UH faculty and EPSCoR Researcher John HR Burns receives Undergrad Teaching Award

By Kayla Bisquera

University of Hawai‘i at Hilo Assistant Professor and Hawai‘i EPSCoR ‘Ike Wai project researcher John H. R. Burns is a recipient of the prestigious 2020 Frances Davis Annual Award for Excellence in Undergraduate Teaching. His goal is to involve students in his research and provide them training with cutting-edge technology and data science tools.

“I put a lot into my teaching strategies by trying new tools that don’t always work, or by taking risks connecting with my students,” Burns said. Working with ‘Ike Wai has given his students new opportunities that foster real science experience. “‘Ike Wai gives us a substantial data science foundation for education and research. I’ve always integrated data science tools into my work, it keeps things progressing.” 

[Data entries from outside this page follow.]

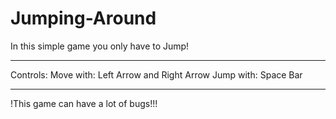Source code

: # Jumping-Around
In this simple game you only have to Jump!
_____________________________________________
Controls:
Move with: Left Arrow and Right Arrow
Jump with: Space Bar
_____________________________________________
!This game can have a lot of bugs!!!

Burns, who teaches marine science, is a researcher who studies and models coral health and disease. His work has investigated the physiological impacts of disease on affected corals and how coral mortality affects the ecology and biology of coral reef ecosystems.

John H.R. Burns

John owes much of his success in communication to his former mentor, Ruth Gates, director and researcher at the Hawaiʻi Institute of Marine Biology. “She knew how to push the best out of people. On both ends, she made me appreciate my commitment to science and she recognized my passion for communication,” he said. John’s teaching style takes inspiration from Ruth by using simple strategies to break down classroom barriers. He engages students into conversation, asks questions, remembers names and creates an environment where students always feel comfortable. “I’m just keeping the fire burning that she did so well,” Burns said.

With COVID-19 restrictions still in place, John is planning a virtual summer research project with 10 undergraduate students, again using data science tools to see how coral communities are changing over time. Last summer’s ‘Ike Wai Scholars published a research paper and presented their findings at the 2020 Hawai‘i Data Science Institute Virtual Poster Session. This summer, the research will continue as planned and the scholars look forward to new discoveries. “We have to get creative,” Burns said. “This is a new capacity for community and collaboration.”